Published November 2014
This report presents a technical and economic evaluation of three technologies used in the production of benzene, toluene, and xylenes (BTX). The feedstocks for the BTX processes are C3-C4 range aliphatic/olefinic hydrocarbons. PEP Reports 129A, 129B, and 182B (published in 1996, 2006, and 2008, respectively), covered BTX technologies based on the catalytic reforming of light naphtha or pyrolysis gasoline.
The current report, however, focuses on BTX produced from liquefied petroleum gas (LPG) as individual, refined products that serve as feedstocks for several other commercially important derivative chemicals. Hence, the starting materials covered in this report differ from those in previous reports covering aromatics.
From the perspective of feedstocks, LPG has a cost advantage over light naphtha-range hydrocarbons. However, many LPG production regions are remote, resulting in high transportation costs, leading LPG producers to look for ways to convert LPG (or C3-C4-rich streams) into more valuable products that are in higher demand, such as BTX. The three technologies analyzed in this report are UOP-BP Cyclar technology, SINOPEC Luoyang GTA technology, and Mitsubishi-Chiyoda Z-Forming technology.
UOP-BP's Cyclar technology is based on a bifunctional catalyst consisting of a metal (gallium) modified zeolite (ZSM-5) base material. The highlight of this process is the proprietary continuous catalyst regeneration system (CCR system), a feature used by UOP for the last 40 years. Another important feature of the process is the type of reforming system, which consists of a series of vertically stacked reactors in which catalyst flows down under gravity in the form of a dense medium and reactants flow through the catalyst bed in a radial direction. Operating conditions are 896-1,022°F (480-550°C) at <100 psia. BTX yield can be up to 60-65 wt%. Feed to process is LPG or light naphtha. For BTX separation, only simple distillation (SD) is used.
SINOPEC Luoyang's GTA technology is also based on a bifunctional catalyst consisting of a metal (undisclosed, but likely zinc or gallium) modified zeolite (ZSM-5) base material. The reforming reactors are of an adiabatic, fixed-bed type. Operating conditions are 860-986°F (460-530°C) at <70 psia. BTX yield can be up to 55-60 wt%. Feed to process is C4-rich olefinic streams. For BTX separation, only SD is used.

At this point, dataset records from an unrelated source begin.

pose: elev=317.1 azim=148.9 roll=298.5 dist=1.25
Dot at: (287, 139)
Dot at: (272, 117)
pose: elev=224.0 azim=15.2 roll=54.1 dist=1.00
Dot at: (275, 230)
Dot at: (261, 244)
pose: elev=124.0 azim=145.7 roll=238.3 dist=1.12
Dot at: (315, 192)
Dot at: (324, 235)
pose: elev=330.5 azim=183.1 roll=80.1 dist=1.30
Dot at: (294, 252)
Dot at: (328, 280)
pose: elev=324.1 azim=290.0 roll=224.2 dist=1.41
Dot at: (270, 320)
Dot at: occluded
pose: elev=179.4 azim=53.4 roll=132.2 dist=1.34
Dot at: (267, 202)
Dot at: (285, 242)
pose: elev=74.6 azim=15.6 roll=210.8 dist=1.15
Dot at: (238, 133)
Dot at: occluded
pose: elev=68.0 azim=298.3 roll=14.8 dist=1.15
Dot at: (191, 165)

Mitsubishi-Chiyoda's Z-Forming technology is also based on a bifunctional catalyst consisting of a metal (undisclosed, but likely zinc) modified zeolite (ZSM-5) base material. The reforming reactors are of an adiabatic, fixed-bed type. Operating conditions are 932-1,112°F (500-600°C) at <100 psia. BTX yield can be up to 55-58 wt%. Feed to process is LPG or light naphtha. For BTX separation, only SD is used.